Miguel Ángel Orquín, um anjo de bata branca para Mara

Quinta-feira 05.03.2015

Segunda-feira 06.10.2014

Sexta-feira 28.02.2014

Miguel Ángel Orquín entrou na faculdade de Medicina e Odontologia de Valência, com 36 anos, ou seja, duas vezes a idade seus ainda adolescentes colegas. “Eu pensei: isso vai me vir grande, essa gente está muito preparada”, revela para EFEsalud o recém-graduado. No entanto, se autoconvenció de que tinha um objetivo moral que conseguir com seu próprio nome: Mara.

Uma família voltada para entender o Idic 15

O síndrome Idic 15 é uma doença rara que tem uma prevalência de 1 caso a cada 30.000 nascidos vivos. Mara Orquín, de 12 anos, é um deles. Esta menina tem problemas motores, com dificuldades na hora de se comunicar, e um comportamento semelhante ao autismo, que impede que você possa desenvolver a sua vida sem ajuda de terceiros. Mas Mara é também o-olhinho direito, de Miguel Ângelo.

Este pai valenciano explica que sua filha não é consciente da doença, apesar de algumas limitações, e assegura que “o ver que é feliz e ver que não é consciente, para nós, torna-nos felizes”. Não se considera, como lhe apodaban na universidade e, agora, os meios, ‘pai coragem’. “Não sou um pai coragem, eu sou um pai. E como todo pai, o que tem que fazer é amar aos seus filhos. Se você a ama, você tem que lutar por ela”, sentença Orquín.

Miguel Ángel sempre fala no plural, ao referir-se à vida de Mara e seu sucesso, “este é um projeto de família comum: irmão coragem, mãe coragem e avó coragem”. Sabe que sem a Natalia, sua mulher, não teria podido dedicar tanto tempo ao estudo, e elogiou o trabalho de seu filho pequeno, Joan, de oito anos, porque “dá muita naturalidade, mais do que nós, por muito que estejamos adaptados”.

Cortar cobertores a salvar vidas

O que é que levou michelangelo a matricular-se na Universidade e a percorrer cada dia, os 100 quilômetros que a separam de sua casa? “Tínhamos os ingredientes perfeitos: a vocação de pequeno, estávamos os dois em situação de desemprego e as dúvidas de Mara, ninguém nos dava respostas”. E se lançou, com sucesso, para a piscina da Medicina.

Enquanto trabalhava como cortador de tapetes, o valenciano estudou um Ciclo de Formação de Grau Superior de Imagem para o Diagnóstico, pois queria que sua passagem pela vida o llenase algo que lhe gustasse. Obteve uma nota superior a 9, o que lhe permitiu aceder directamente a carreira de seus sonhos quando ficou desempregado.

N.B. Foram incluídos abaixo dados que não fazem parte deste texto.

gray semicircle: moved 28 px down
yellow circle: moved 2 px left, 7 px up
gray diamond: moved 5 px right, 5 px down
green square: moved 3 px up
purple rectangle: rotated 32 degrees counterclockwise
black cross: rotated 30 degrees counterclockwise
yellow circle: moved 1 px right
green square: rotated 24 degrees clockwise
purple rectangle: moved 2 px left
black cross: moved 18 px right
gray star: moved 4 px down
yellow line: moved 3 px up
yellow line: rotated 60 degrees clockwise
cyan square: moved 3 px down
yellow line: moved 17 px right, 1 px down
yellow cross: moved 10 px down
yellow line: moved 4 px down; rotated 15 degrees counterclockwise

Chegou a hora de começar o curso, de entrar nas salas de aula, de abrir os livros e estudar. E de viver a época universitária, que nunca é tarde. “Eu não tive colegas assim em toda a minha vida”, diz orgulhoso e menciona, em especial a Jorge, o que para ele é como um ‘irmão’. Quanto ao corpo docente, Miguel Ángel refere que muitos diziam que não lhes dava tempo para ouvir a sua história, enquanto outros demonstraram ter uma grande sensibilidade e empatia com o sofrimento alheio.

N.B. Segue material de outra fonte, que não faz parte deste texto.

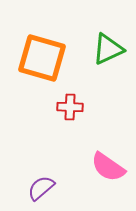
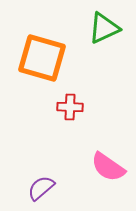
green triangle: moved 4 px left, 21 px up
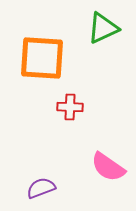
green triangle: moved 1 px left
orange square: rotated 12 degrees counterclockwise
purple semicircle: rotated 20 degrees clockwise
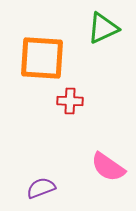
red cross: moved 6 px up
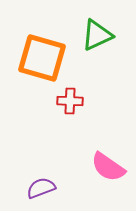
green triangle: moved 6 px left, 7 px down
orange square: rotated 12 degrees clockwise
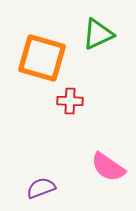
green triangle: moved 1 px right, 1 px up
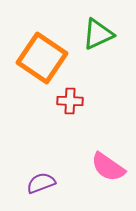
orange square: rotated 18 degrees clockwise
purple semicircle: moved 5 px up
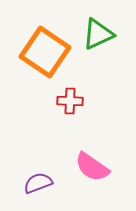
orange square: moved 3 px right, 6 px up
pink semicircle: moved 16 px left
purple semicircle: moved 3 px left
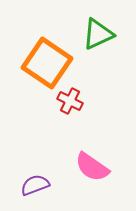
orange square: moved 2 px right, 11 px down
red cross: rotated 25 degrees clockwise
purple semicircle: moved 3 px left, 2 px down
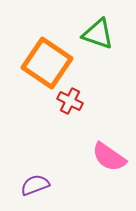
green triangle: rotated 44 degrees clockwise
pink semicircle: moved 17 px right, 10 px up
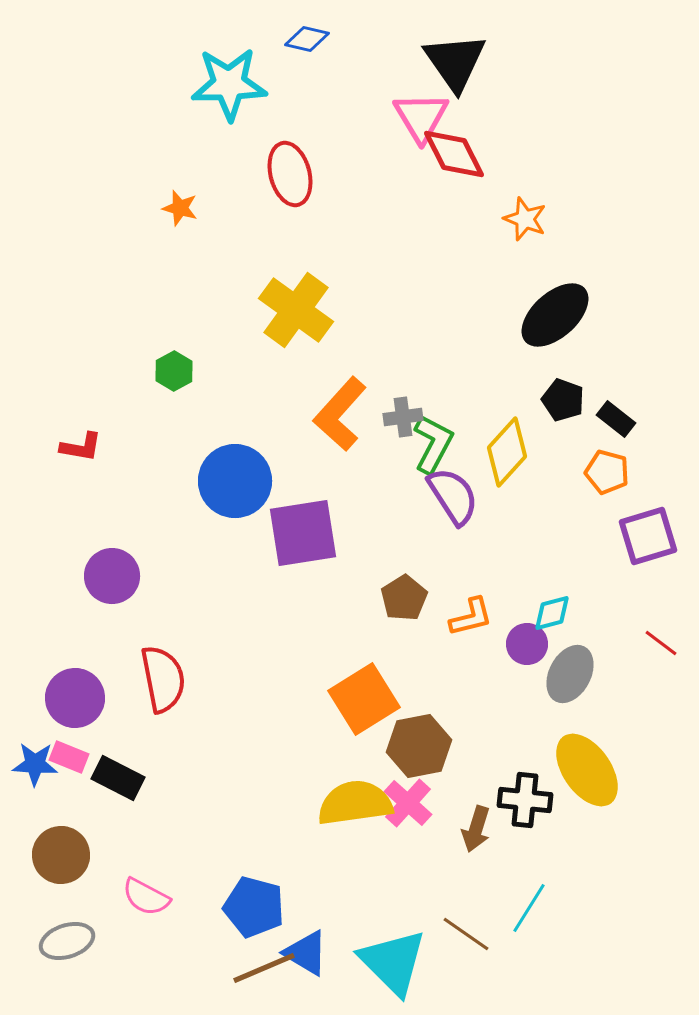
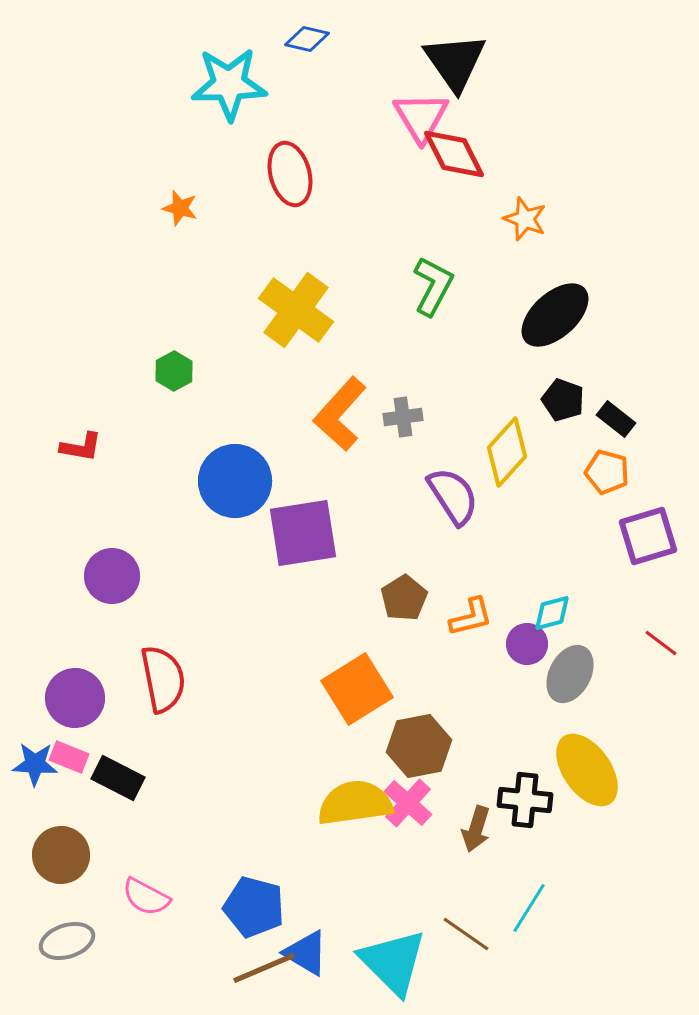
green L-shape at (433, 444): moved 158 px up
orange square at (364, 699): moved 7 px left, 10 px up
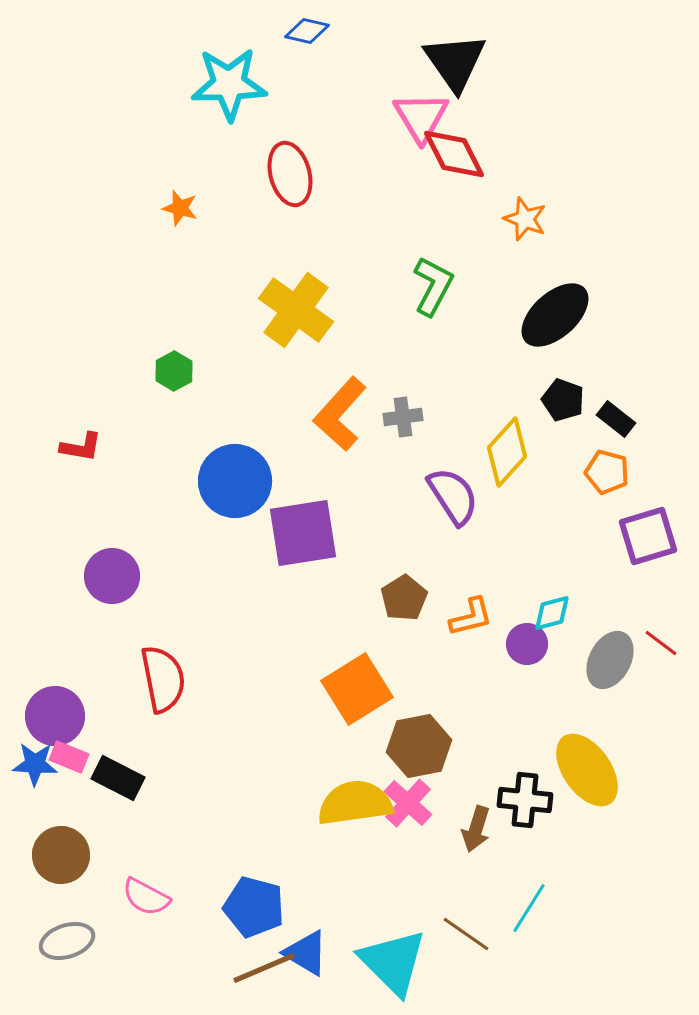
blue diamond at (307, 39): moved 8 px up
gray ellipse at (570, 674): moved 40 px right, 14 px up
purple circle at (75, 698): moved 20 px left, 18 px down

Os desafios de michelangelo: o MIR e 123.000 euros

O mérito de michelangelo não consiste apenas em ter aprovado em todas as disciplinas do curso. Quando estava no segundo curso apresentou a alguns professores de bioquímica e biologia molecular de uma linha de pesquisa. Ficaram tão impressionados que formaram uma equipe de dez pessoas para desenvolvê-lo. “Seria o primeiro estudo metabólico sério a nível mundial”, refere o pai de Mara.

O que é que falta? Financiamento: 123.000 euros, um desafio que levam já 21.000.

A partir do dia 20 deste mês michelangelo decidiu estacionar este projeto para se preparar para as provas do Médico Interno Residente, o temido e desejado MIR. Não se conforma com a aprovação, mas que vai dar o melhor de si mesmo para tirar praça na especialidade de pediatria. “Nossa prioridade número um é a subsistência familiar”, declara de forma sensata já que até agora conseguiram viver de economia, do desemprego e do resto da família.

Miguel Ángel tem pela frente sete meses de muito estudo porsche com seu papel de pai para dedicar a Mara o máximo de tempo possível e que você precisa. Sete meses para conseguir o seu sonho: tornar-se médico e, assim, compreender e ajudar a filha e outras crianças como ela.